Pourtant, la réalité cruelle du XXe siècle ne laisse guère place au sentiment poétique, la fiction devient alors vecteur pour dire l’indicible, celle d’Auschwitz puis de l’oppression militaire respectivement dans Les Lettres qui ne sont jamais arrivées et El Bataraz de Mauricio Rosencof (chez Folies d’encre), celle du pillage d’un continent dans Les Veines ouvertes de l’Amérique latine d’Eduardo Galaeno (Pocket, collection Terre humaine), ou celle de l’impossibilité à être dans Le Roman lumineux (Noir sur Blanc) de l’inclassable Mario Levrero. Toujours en toile de fond, la désillusion mène dorénavant à la nécessité d’interroger, tout autant sa propre identité que celle, plus globale, de la société dont le passé douloureux ne se fait pas oublier, dont l’avenir incertain ne rime pas vraiment avec promesse de lendemains qui chantent. Chacun dans sa catégorie, les écrivains nés durant la seconde moitié du siècle questionnent inlassablement, quitte à se montrer dérangeants. C’est ainsi que Tomás de Mattos (1747-2016) revient en 1988 dans ¡Bernabé, Bernabé ! sur le massacre de Salsipuedes (1831), point d’orgue de la lutte armée menée par Bernarbé Rivera contre les Charrúas, peuple aujourd’hui éteint dont le souvenir ne hante que le mémorial qui leur a été dédié au cœur de la capitale uruguayenne. Quant à lui, Carlos Liscano utilisera sa propre histoire tragique comme terreau fertile d’une œuvre incroyablement talentueuse. Condamné à treize années de prison (1972-1985) pour son appartenance au mouvement Tupamaros, c’est au pénitencier qu’il commencera à écrire pour survivre à l’ennui à la solitude hautement mortifères. Ses textes ont été réédités par les éditions Belfond – Le Lecteur inconstant, Souvenirs de la guerre récente, L’Écrivain et l’autre – et méritent largement que l’on s’en empare.
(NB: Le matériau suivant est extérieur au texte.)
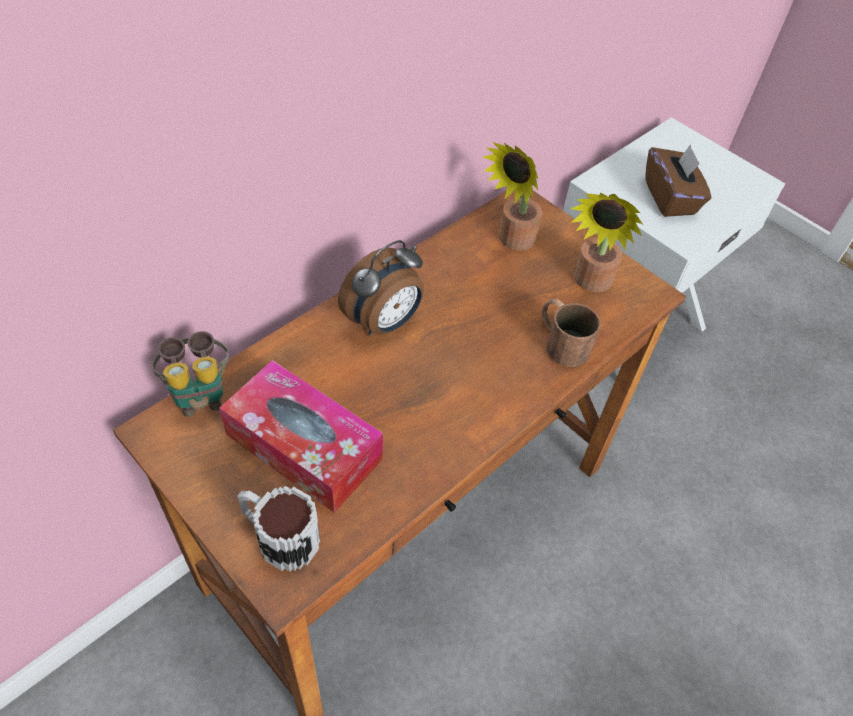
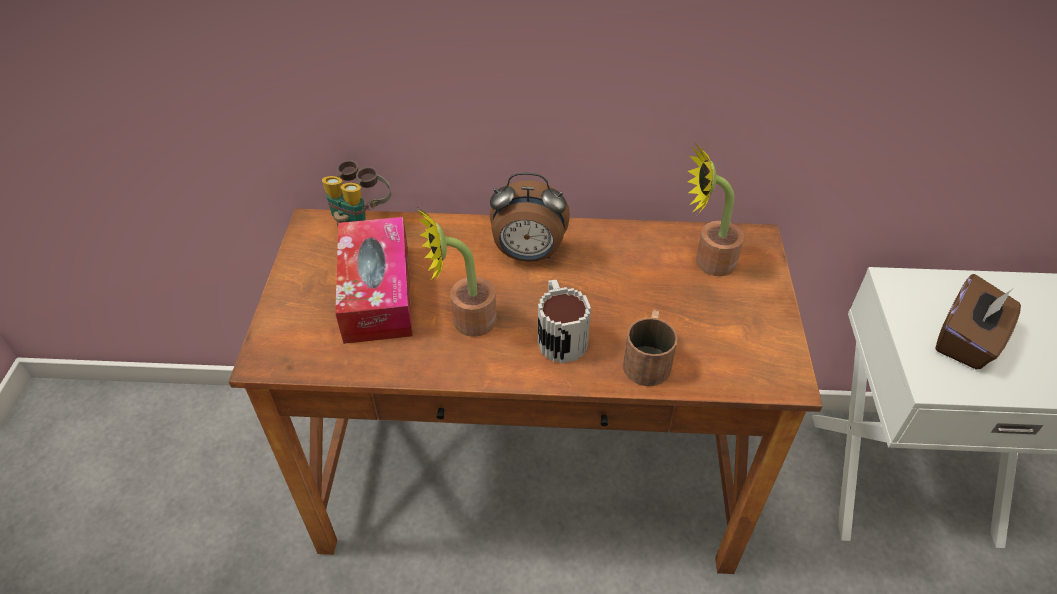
camera: 50 degrees right, 5 degrees down
mug [237,486,320,572] -> mug moved to [538,280,591,363]
potted plant [571,193,643,292] -> potted plant moved to [416,206,497,337]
Dans une logique somme toute très littéraire, après son interminable emprisonnement et quelques années d’exil, il trouvera refuge au sein de la Bibliothèque Nationale dont il deviendra le conservateur en titre.

Critique et enseignant, Juan Carlos Mondragón a été salué pour son travail sur différents écrivains – dont Lautréamont et Onetti – mais a franchi la barrière en faisant à son tour acte de création. Intelligents et subtils, ses livres lui ressemblent, savent se concentrer sur un destin individuel pour lui trouver un écho universel (Le sous-marin Peral, Passion et oubli d’Anastassia Lizavetta, Bruxelles piano-bar, chez Seuil). De la même manière, Carmen de Posadas se jouera des focales et s’offrira même un grand écart, délaissant la littérature jeunesse au profit du roman adulte, parfois très noir. Fort bien représentée dans le catalogue Seuil, elle offre un regard acerbe, pour ne pas dire cynique, qui ne laisse pas indifférent, égratignant par exemple la classe aisée dans Cinq mouches bleues, triturant les jalousies mesquines dans Petites infamies, et confirmant son goût des secrets inavouables dans Le Témoin invisible. Sa férocité résonne peut-être avec celle de Felipe Polleri, qui se laisse découvrir aux éditions Christophe Lucquin (L’Ange gardien de Montevideo, Baudelaire, Allemagne ! Allemagne !), ou avec celle de Rafael Courtoisie qui dissèque à loisir le corps et ses errances – trafic d’organes et chirurgie plastique lourde compris – dans Le Roman du corps (éditions L’Atanoir). Pour sa part, ce sont ses personnages que Pablo Casacuberta aime à examiner sous toutes leurs coutures, les confrontant à des situations certes banales mais cependant inextricables : le rapport au père dans Scipion, la fin de l’adolescence dans Ici et maintenant, la décrépitude dans Une santé de fer. Poursuivant dans cette voie, la nouvelle génération continue de brandir un troublant miroir, usant pour cela de biais inédits : l’autofiction chez le dramaturge Sergio Blanco (La Colère de Narcisse chez Actualités éditions), le mystère chez l’auteure jeune public Cécilia Curbelo (La Décision de Camille ou La Quête de Lucia aux éditions Des Nouvelles d’ailleurs), la science-fiction chez Fernanda Trías (Crasse rose, Actes Sud).